To prawda. Marzłam w T-shircie i zastanawiałam się, czy nie wyciągnąć z plecaka rozpinanego swetra. Uwielbiam słońce i ciepło. Gdyby to zależało ode mnie, zima jako pora roku na pewno przestałaby istnieć. Nie mogłam więc zrozumieć, dlaczego ludzie tak ochładzają pomieszczenia; prędzej czy później same by się wychłodziły. Jak mawiali Starkowie: „Winter is coming”. Prawdopodobnie za dwa albo trzy miesiące.
Aliza otworzyła swoją kartę.
– Kto dzisiaj płaci?
– Ten, kto pyta – powiedziałam z uśmiechem.
Ponieważ przychodziłyśmy tutaj regularnie od początku semestru, postanowiłyśmy płacić na zmianę. Nie miało bowiem sensu, by za każdym razem dzielić rachunek na pół.
– Ja wezmę może wrap z hummusem i awokado.
– Dobry wybór, to jest pyszne.
– A ty co bierzesz?
Aliza spojrzała w kartę. Z trudem podejmowała decyzje, więc któregoś razu postanowiła przetestować każdą potrawę po kolei.
– Frytki warzywne z sałatką i sosem jogurtowo-arachidowym. Brzmi dobrze.
Zdecydowanym ruchem zamknęła kartę i położyła ją na mojej.
– Jak upłynął ci weekend? – zapytałam.
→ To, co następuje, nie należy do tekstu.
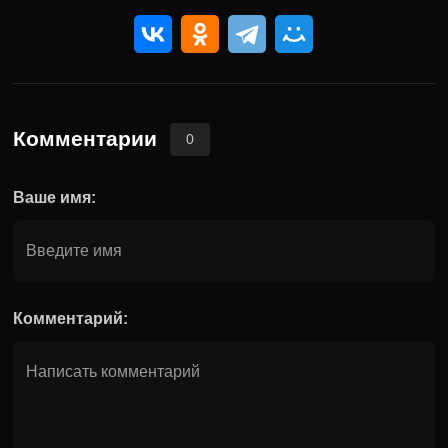
Комментарии
0
Ваше имя:
Комментарий:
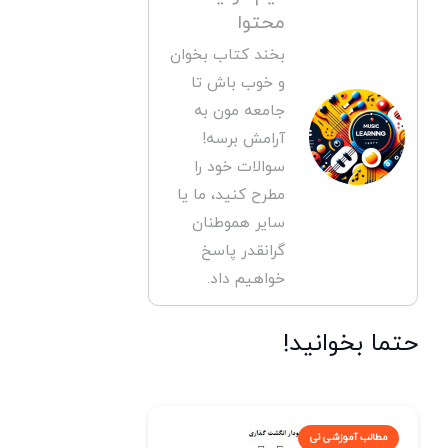
محتوا
بخند کتاب بخوان
و خوب باش تا
جامعه مون به
آرامش برسه!
سوالات خود را
مطرح کنید، ما یا
سایر هموطنان
گرانقدر پاسخ
خواهیم داد.
حتما بخوانید!
مطالب آموزشی نی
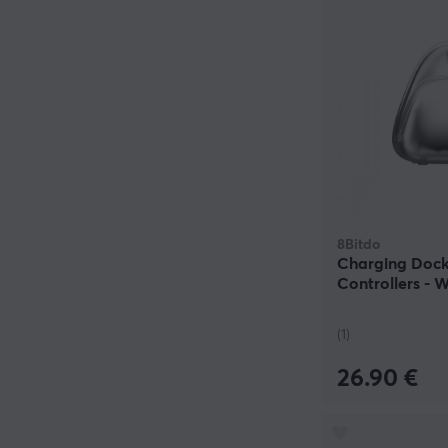
8Bitdo
Charging Dock
Controllers - 
(1)
26.90 €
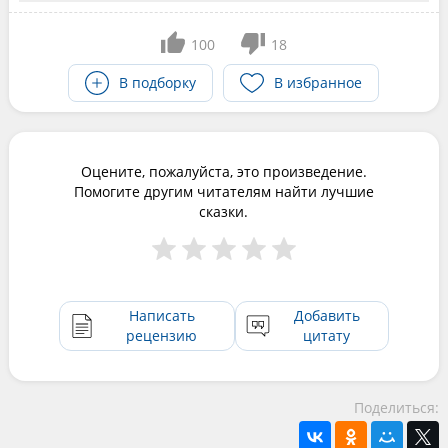
100
18
В подборку
В избранное
Оцените, пожалуйста, это произведение.
Помогите другим читателям найти лучшие
сказки.
Написать
Добавить
рецензию
цитату
Поделиться:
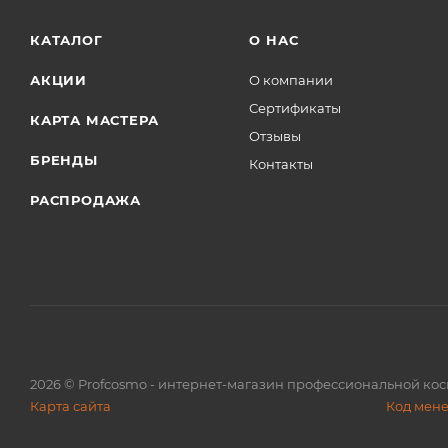
КАТАЛОГ
О НАС
АКЦИИ
О компании
Сертификаты
КАРТА МАСТЕРА
Отзывы
БРЕНДЫ
Контакты
РАСПРОДАЖА
2026
© Profcosmo - интернет-магазин профессиональной ко
Карта сайта
Код мен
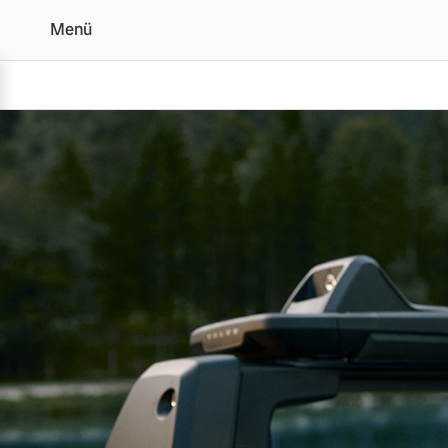
Menü
Original Volvo Zubehör 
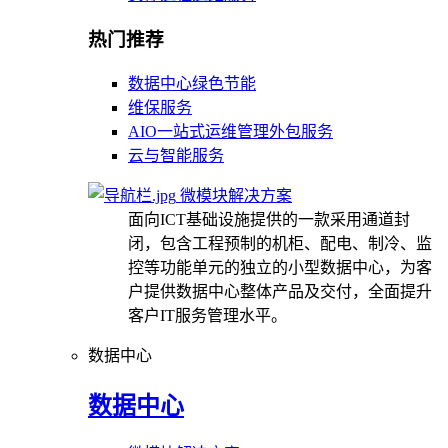
热门推荐
数据中心绿色节能
维保服务
AIO一站式运维管理外包服务
云与智能服务
微模块解决方案
面向ICT基础设施提供的一款采用通道封
闭，包含工程预制的机柜、配电、制冷、监
控等功能单元的独立的小型数据中心，为客
户提供数据中心整体产品及交付，全面提升
客户IT服务管理水平。
数据中心
数据中心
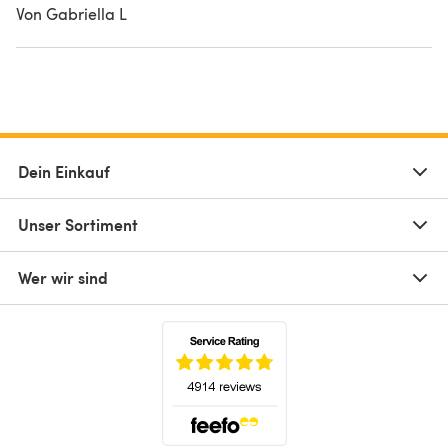
Von Gabriella L
Dein Einkauf
Unser Sortiment
Wer wir sind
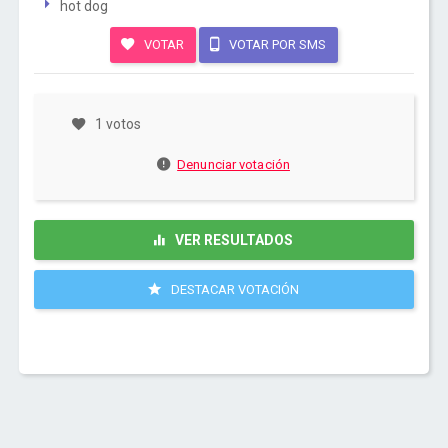
hot dog
VOTAR
VOTAR POR SMS
1 votos
Denunciar votación
VER RESULTADOS
DESTACAR VOTACIÓN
Dzisiaj nie miałyśmy jeszcze okazji porozmawiać, bo przez czekanie na Juliana miałam mało czasu i ledwo zdążyłam na pierwszy wykład.
– Uczyłam się, gotowałam, piekłam, pracowałam nad nowym wyglądem mojego bloga, ale niewiele zrobiłam, bo ciągle aktualizowałam Instagrama. Mam prawie dwieście pięćdziesiąt tysięcy followersów – pisnęła z zachwytem, a ja się roześmiałam. Odkąd się poznałyśmy, nie mogła się doczekać, by osiągnąć tę liczbę na swoim blogu o jedzeniu.
– Ile jeszcze brakuje?
– Czekaj. – Aliza wyciągnęła telefon. – Niecałe dwa tysiące.
– Będziesz je miała najpóźniej pojutrze.
Westchnęła.
– Byłoby fajnie. Miałabym wtedy ćwierć miliona obserwujących jeszcze przed trzecią rocznicą powstania tego bloga. Wiesz, ile to jest ludzi? Cholernie dużo! A wiesz, kto ostatnio polubił moje zdjęcia? Gwyneth Paltrow.
– Ale ty nie znosisz jej książki kucharskiej – powiedziałam. Ja też nie byłam jej fanką, ale szanowałam ją za grę w filmach o Iron Manie.
Aliza wzruszyła ramionami.
– Może i tak, ale to w końcu Gwyneth Paltrow.
Kiwnęłam głową właśnie wtedy, gdy Kimberly nadeszła z naszymi napojami. Przyjęła od nas resztę zamówienia.
– Co sądzisz o powieściach graficznych, które ci przyniosłam? – zapytałam i wypiłam łyk coli. – Rzuciłaś na nie okiem?
– Tak.
– I? – Spojrzałam na nią z wyczekiwaniem.
Aliza popatrzyła na mnie i bez słowa sięgnęła po cukier. Wsypała go do herbaty i powoli mieszała, dopóki gorąca woda nie zabarwiła się od ziół na ciemny kolor.
– Są całkiem zabawne.
Całkiem zabawne? To wszystko? Dałam jej moich faworytów! To prawda, Wytches i The Walking Dead były krwawe i nie każdemu mogły się podobać, ale przyniosłam jej też Ms Marvel i pierwsze dwa tomy Sagi, a nawet książkę Sarah Anderson. Jak można było tego nie pokochać?